- [Prompt]: Each line of the data must be written out again verbatim; no image belongs in the copy.

Source material Start Marker

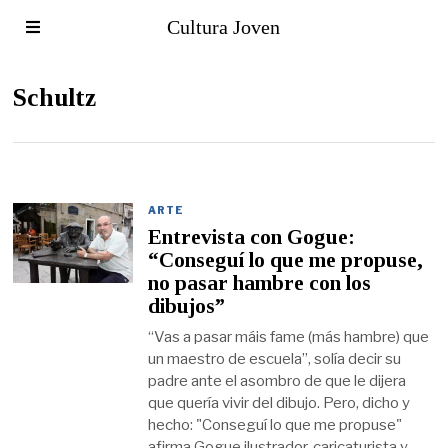
Cultura Joven
Schultz
ARTE
Entrevista con Gogue:
“Conseguí lo que me propuse,
no pasar hambre con los
dibujos”
“Vas a pasar máis fame (más hambre) que
un maestro de escuela”, solía decir su
padre ante el asombro de que le dijera
que quería vivir del dibujo. Pero, dicho y
hecho: "Conseguí lo que me propuse"
afirma Gogue,ilustrador, caricaturista y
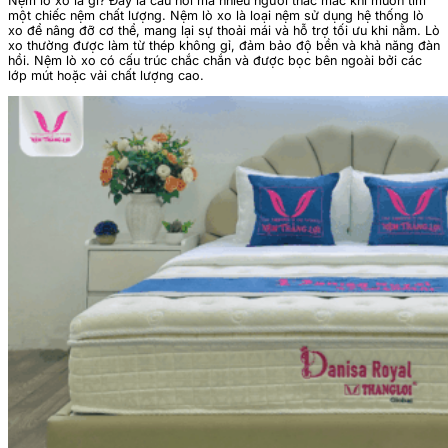
Nệm lò xo là gì? Đây là câu hỏi mà nhiều người thắc mắc khi muốn tìm
một chiếc nệm chất lượng.
Nệm lò xo là loại nệm sử dụng hệ thống lò
xo để nâng đỡ cơ thể, mang lại sự thoải mái và hỗ trợ tối ưu khi nằm. Lò
xo thường được làm từ thép không gỉ, đảm bảo độ bền và khả năng đàn
hồi. Nệm lò xo có cấu trúc chắc chắn và được bọc bên ngoài bởi các
lớp mút hoặc vải chất lượng cao.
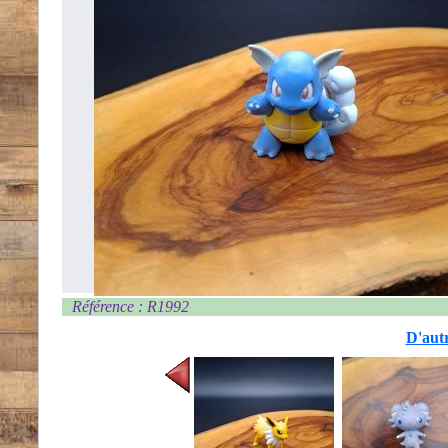
Référence : R1992
D'autr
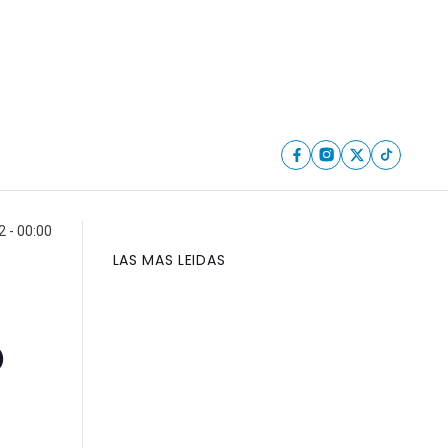
 - 00:00
LAS MAS LEIDAS
o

Source material End Marker

- [Solution]:
Cultura Joven
Schultz
ARTE
Entrevista con Gogue:
“Conseguí lo que me propuse,
no pasar hambre con los
dibujos”
“Vas a pasar máis fame (más hambre) que
un maestro de escuela”, solía decir su
padre ante el asombro de que le dijera
que quería vivir del dibujo. Pero, dicho y
hecho: "Conseguí lo que me propuse"
afirma Gogue,ilustrador, caricaturista y
Nệm lò xo là gì? Đây là câu hỏi mà nhiều người thắc mắc khi muốn tìm
một chiếc nệm chất lượng.
Nệm lò xo là loại nệm sử dụng hệ thống lò
xo để nâng đỡ cơ thể, mang lại sự thoải mái và hỗ trợ tối ưu khi nằm. Lò
xo thường được làm từ thép không gỉ, đảm bảo độ bền và khả năng đàn
hồi. Nệm lò xo có cấu trúc chắc chắn và được bọc bên ngoài bởi các
lớp mút hoặc vải chất lượng cao.
Référence : R1992
D'autr
 - 00:00
LAS MAS LEIDAS
o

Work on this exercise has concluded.